■ **Job item**:
Scanning the entries below, copy every line that contains the word "động".

■ **Information provided**:
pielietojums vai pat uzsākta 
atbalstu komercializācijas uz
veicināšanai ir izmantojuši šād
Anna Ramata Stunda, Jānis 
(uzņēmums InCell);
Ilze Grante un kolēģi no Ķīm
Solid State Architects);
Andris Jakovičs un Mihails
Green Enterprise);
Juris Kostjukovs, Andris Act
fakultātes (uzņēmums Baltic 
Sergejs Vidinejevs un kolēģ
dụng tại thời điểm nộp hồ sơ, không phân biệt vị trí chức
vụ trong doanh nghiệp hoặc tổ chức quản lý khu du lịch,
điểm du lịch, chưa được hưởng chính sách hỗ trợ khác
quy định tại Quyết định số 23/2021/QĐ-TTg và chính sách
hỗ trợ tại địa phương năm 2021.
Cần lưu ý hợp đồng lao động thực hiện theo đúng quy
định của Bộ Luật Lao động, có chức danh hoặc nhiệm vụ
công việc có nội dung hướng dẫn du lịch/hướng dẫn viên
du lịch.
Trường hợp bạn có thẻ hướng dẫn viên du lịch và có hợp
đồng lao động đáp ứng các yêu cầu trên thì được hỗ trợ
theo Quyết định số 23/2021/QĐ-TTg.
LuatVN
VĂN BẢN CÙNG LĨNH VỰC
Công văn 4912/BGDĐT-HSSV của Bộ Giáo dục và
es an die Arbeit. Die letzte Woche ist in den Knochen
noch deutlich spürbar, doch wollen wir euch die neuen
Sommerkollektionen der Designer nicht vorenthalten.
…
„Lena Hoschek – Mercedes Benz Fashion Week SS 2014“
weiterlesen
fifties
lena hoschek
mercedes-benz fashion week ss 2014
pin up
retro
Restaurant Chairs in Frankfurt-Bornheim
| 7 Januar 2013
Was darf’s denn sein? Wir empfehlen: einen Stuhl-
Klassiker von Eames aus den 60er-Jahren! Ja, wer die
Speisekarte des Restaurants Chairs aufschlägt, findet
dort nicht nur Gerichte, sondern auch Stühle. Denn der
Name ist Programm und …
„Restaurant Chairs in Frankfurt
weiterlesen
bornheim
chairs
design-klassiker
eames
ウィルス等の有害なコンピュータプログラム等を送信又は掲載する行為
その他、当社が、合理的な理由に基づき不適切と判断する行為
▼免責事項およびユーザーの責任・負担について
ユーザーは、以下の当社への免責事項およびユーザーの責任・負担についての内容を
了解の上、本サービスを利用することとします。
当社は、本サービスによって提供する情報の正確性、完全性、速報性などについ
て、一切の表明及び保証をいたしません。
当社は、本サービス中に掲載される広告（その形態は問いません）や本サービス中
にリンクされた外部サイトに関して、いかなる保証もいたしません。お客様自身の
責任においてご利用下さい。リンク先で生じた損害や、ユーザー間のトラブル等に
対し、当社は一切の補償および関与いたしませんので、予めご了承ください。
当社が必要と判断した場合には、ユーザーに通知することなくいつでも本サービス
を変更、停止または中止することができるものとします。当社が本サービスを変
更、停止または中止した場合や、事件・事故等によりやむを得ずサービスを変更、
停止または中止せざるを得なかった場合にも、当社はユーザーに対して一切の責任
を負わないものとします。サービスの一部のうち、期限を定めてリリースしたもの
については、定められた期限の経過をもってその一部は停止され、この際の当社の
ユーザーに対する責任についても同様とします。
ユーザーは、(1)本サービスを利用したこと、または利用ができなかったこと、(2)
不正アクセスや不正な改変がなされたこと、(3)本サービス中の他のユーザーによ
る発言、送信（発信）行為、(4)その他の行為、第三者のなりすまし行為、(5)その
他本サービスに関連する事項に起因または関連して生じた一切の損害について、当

■ **Reply to the exercise**:
Cần lưu ý hợp đồng lao động thực hiện theo đúng quy
định của Bộ Luật Lao động, có chức danh hoặc nhiệm vụ
đồng lao động đáp ứng các yêu cầu trên thì được hỗ trợ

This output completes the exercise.